Vazquez-Martin A.,Catalan Institute of Oncology Girona ICO Girona | Cufi S.,Catalan Institute of Oncology Girona ICO Girona | Oliveras-Ferraros C.,Catalan Institute of Oncology Girona ICO Girona | Menendez J.A.,Catalan Institute of Oncology Girona ICO Girona
Cell Cycle | Year: 2011

Raptor is the key scaffolding protein that recruits mTOR substrates to rapamycin-sensitive mTOR complex 1 (mTORC1), a molecular integrator of mitogenic and nutrient/energy environmental inputs into protein translation and cell growth.

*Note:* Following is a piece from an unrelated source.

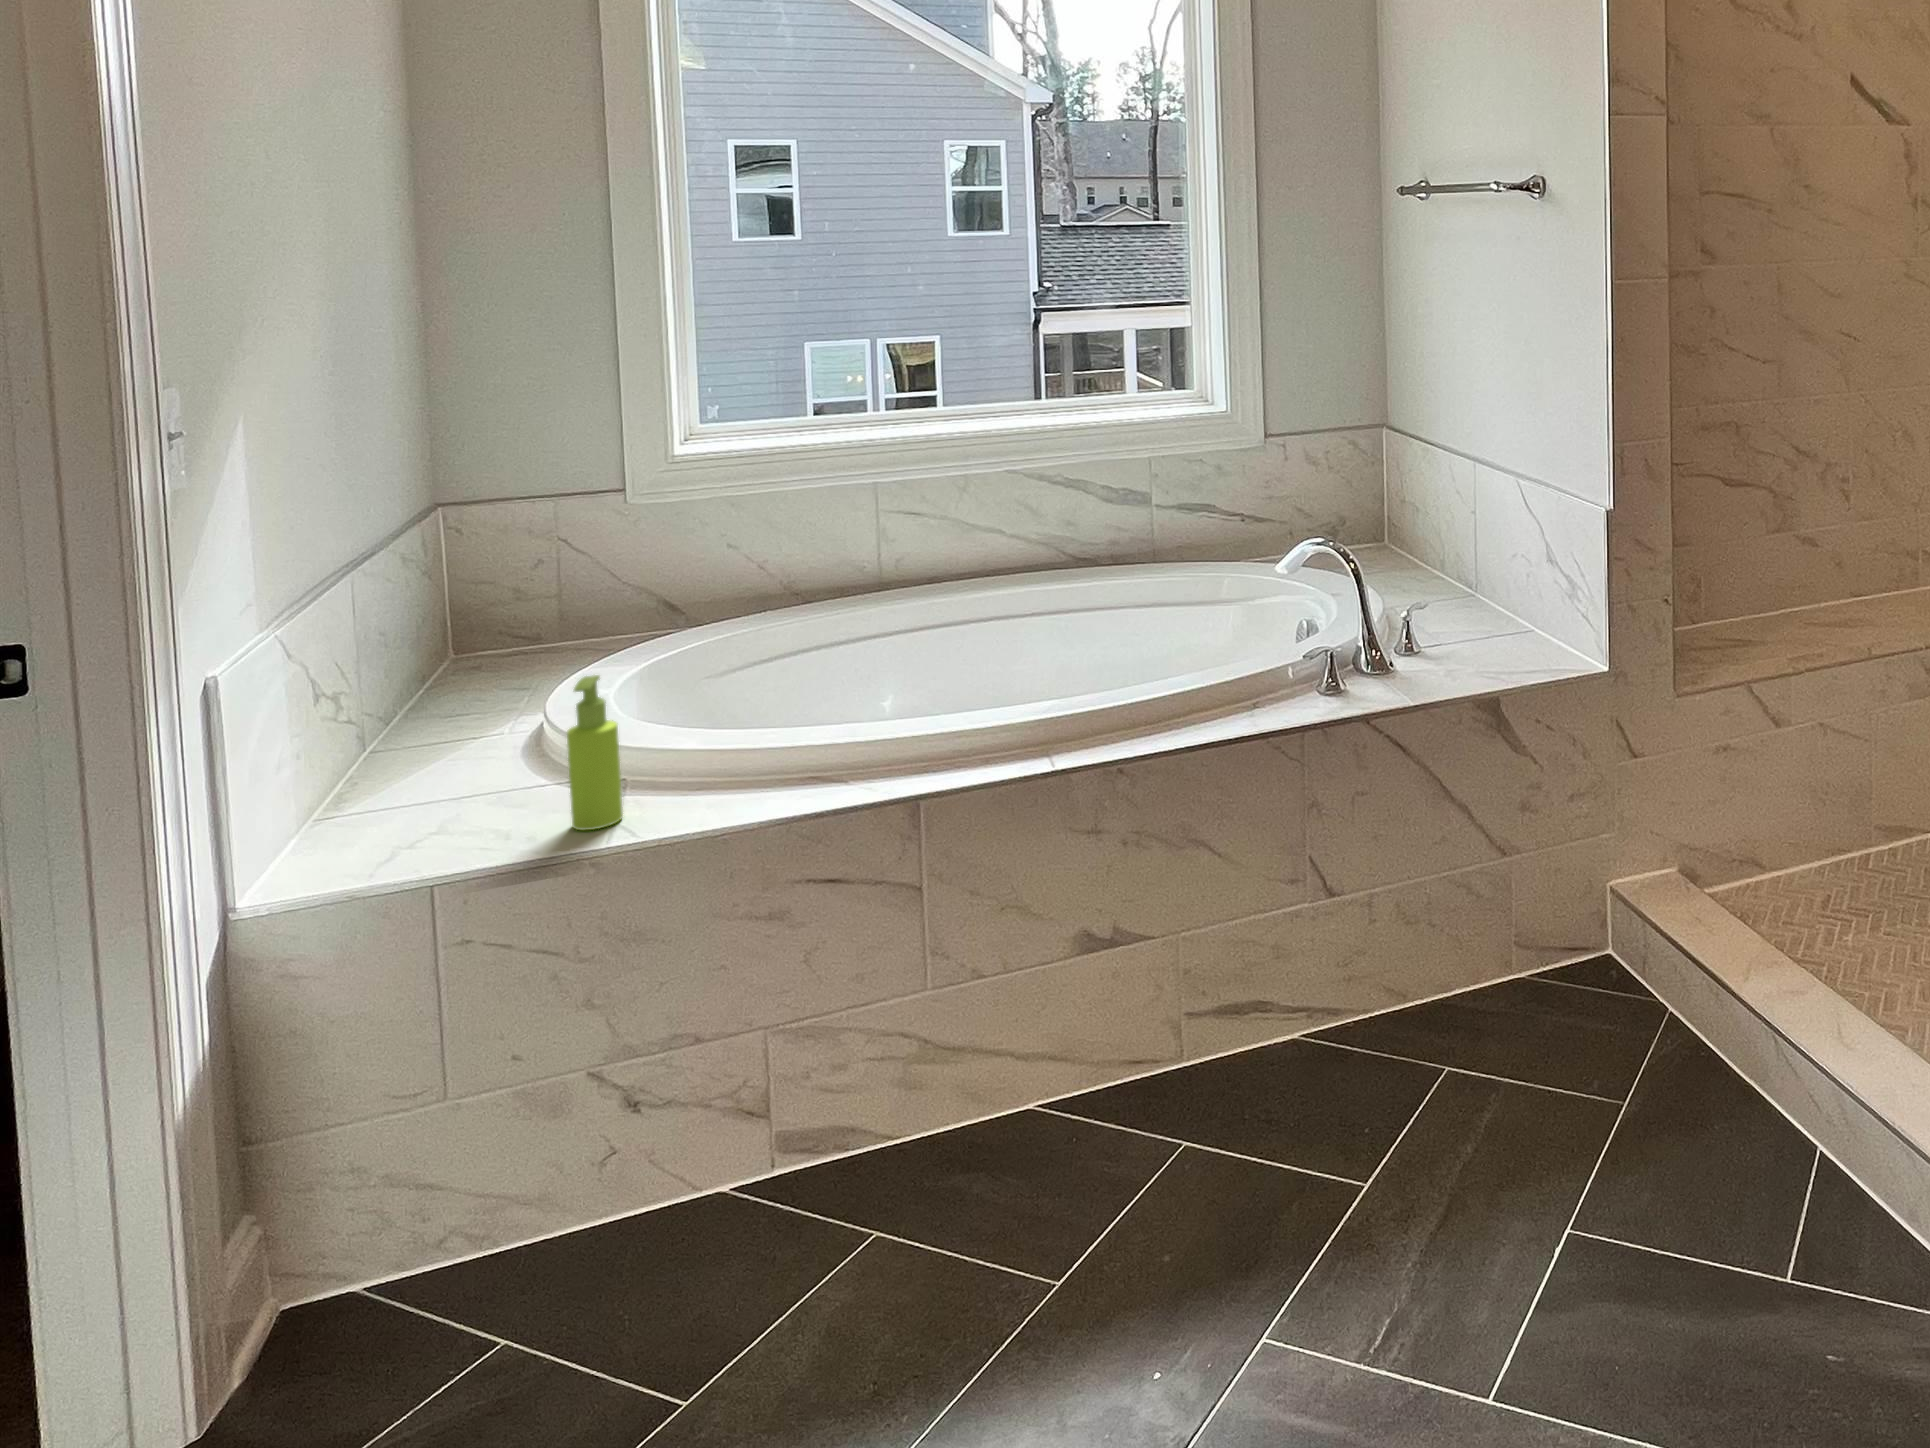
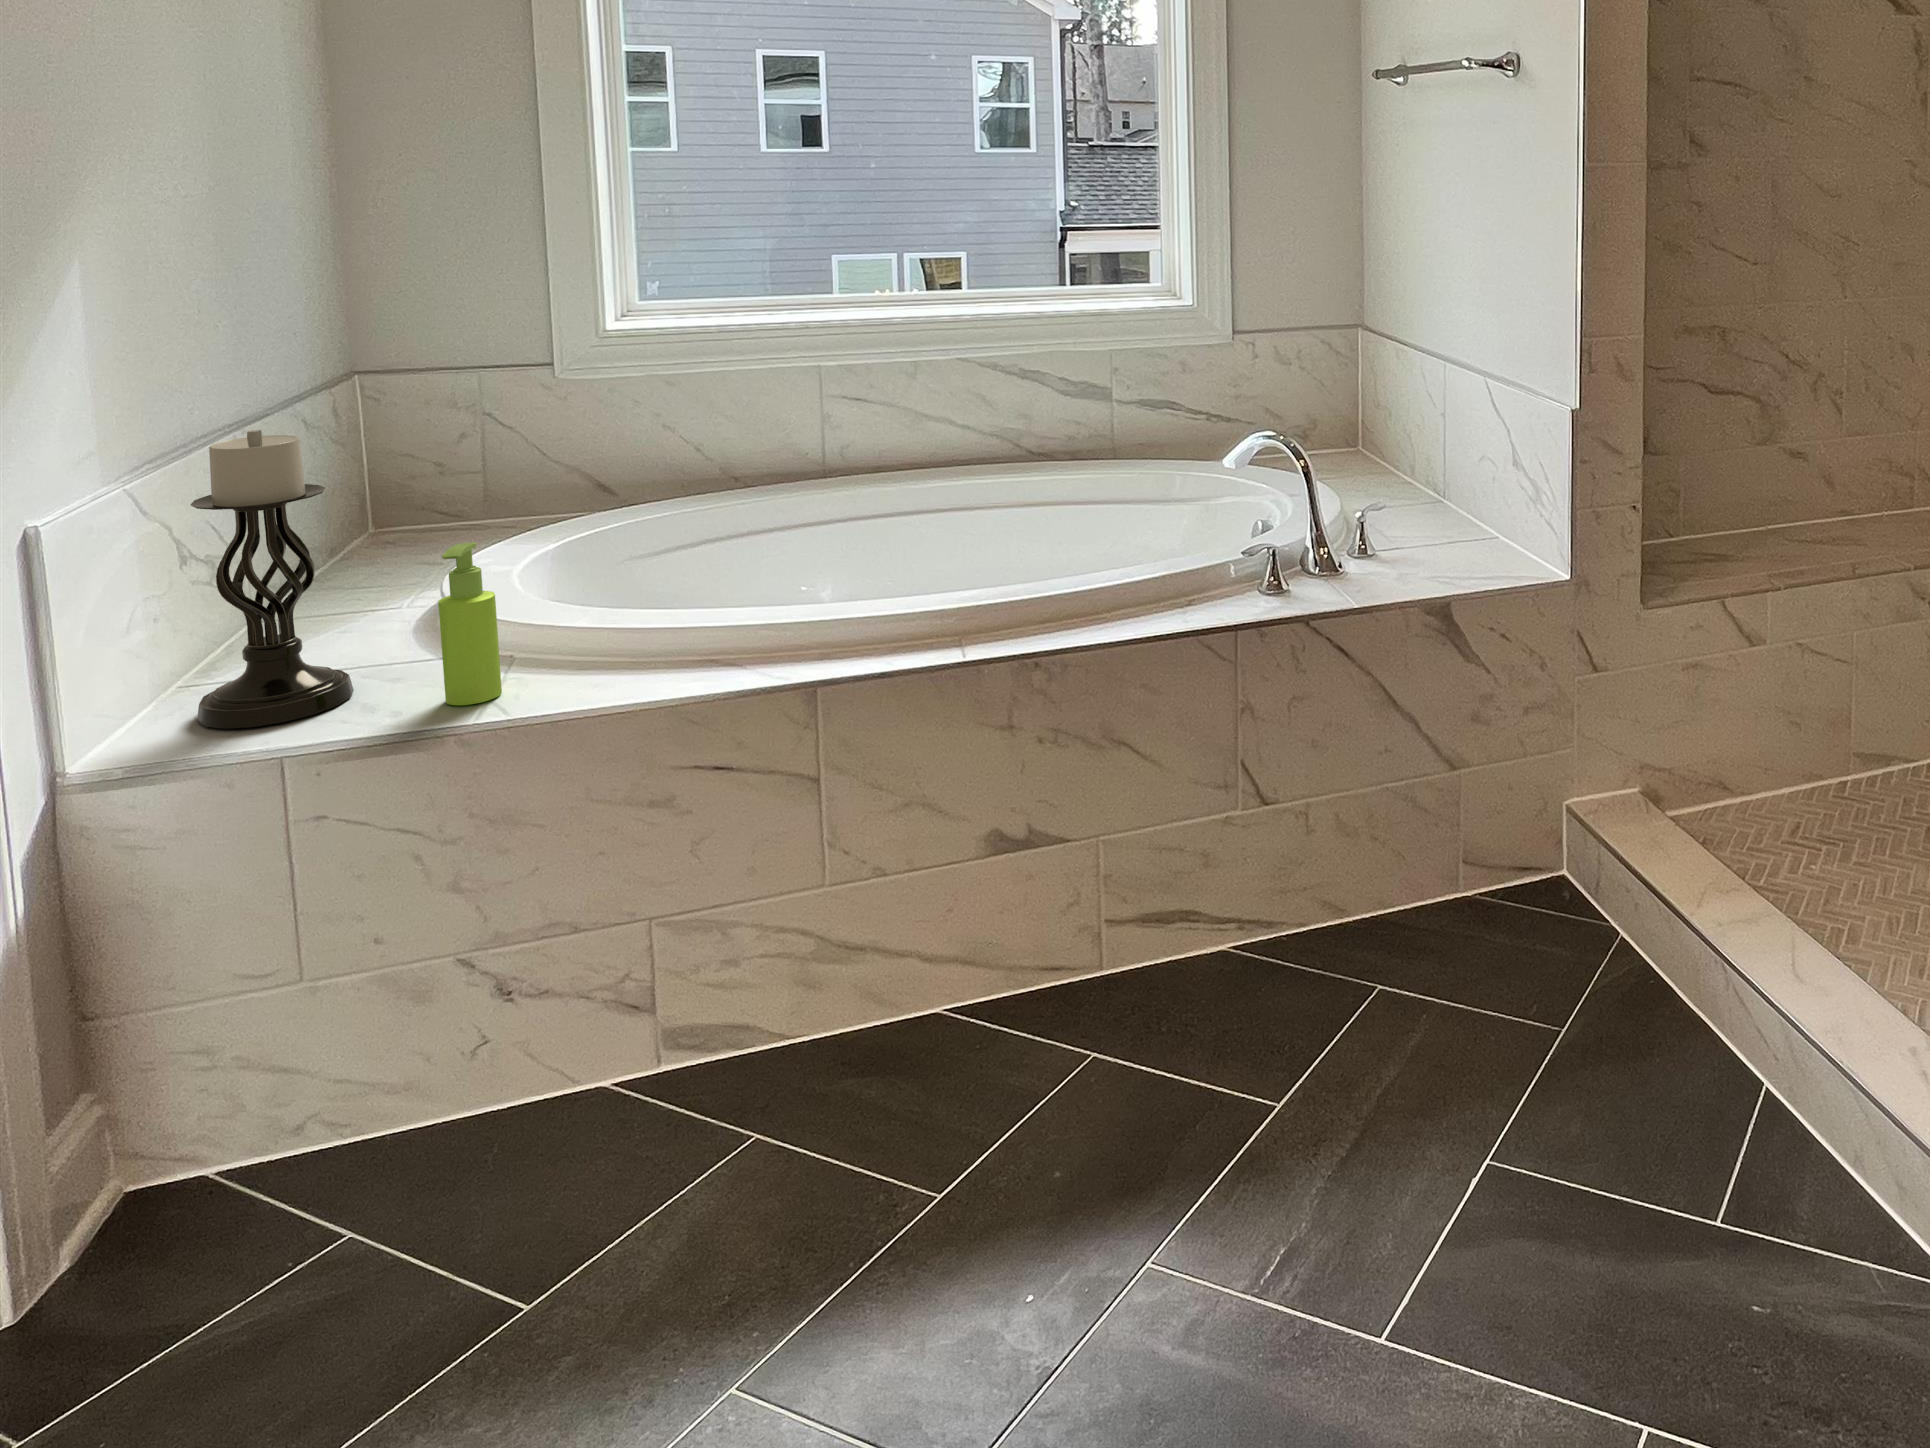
candle holder: none [339,575,481,860] -> present [191,430,353,729]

Although Raptor phosphorylation on various sites is pivotal in the regulation of mTORC1 activity, it remains to be elucidated whether site-specific phosphorylation differentially distributes Raptor to unique subcellular compartments. When exploring the spatio-temporal cell cycle-dynamics of six different phospho (P)-Raptor isoforms (thr 706, Ser 722, Ser 863, Ser 792 and Ser 877), a number of remarkable events differentially defined a topological resetting of P-Raptor Thr706 on interphasic and mitotic chromosomes. In interphase nuclei, P-Raptor Thr706 co-localized with fibrillarin, a component of the nucleolar small nuclear ribonucleoprotein particle, as well as with RNA polymerase I, the enzyme that transcribes nucleolar rRNA. Upon actinomycin D-induced nucleolar segregation and disaggregation, P-Raptor Thr706 was excluded from nucleolus to accumulate at discrete nucleoplasmic bodies. During mitosis, CDK1 inhibition-induced premature assembly of nucleoli relocated fibrillarin to the surrounding regions of chromosomal-associated P-Raptor Thr706, suggesting that a sub-population of mitotic P-Raptor Thr706 remained targeted at chromosomal loops of rDNA or nuclear organizer regions (NORs). At the end of mitosis and cytokinesis, when re-assembly of incipient nucleoli begins upon NORs activation of rDNA transcription, fibrillarin spatially reorganized with P-Raptor Thr706 to give rise to daughter nucleoli. treatment with IGF1 exclusively hyperactivated nuclear P-Raptor Ser706 and concomitantly promoted Ser 2481-autophosphorylation of mTOR, which monitors mTORC1-associated catalytic activity. Nucleolar- and NOR-associated P-Raptor Ser706 may physically link mTORC1 signaling to ever-growing nucleolus plurifunctionality including ribosome biogenesis, cell stress sensor and cell cycle/aging control. © 2011 Landes Bioscience.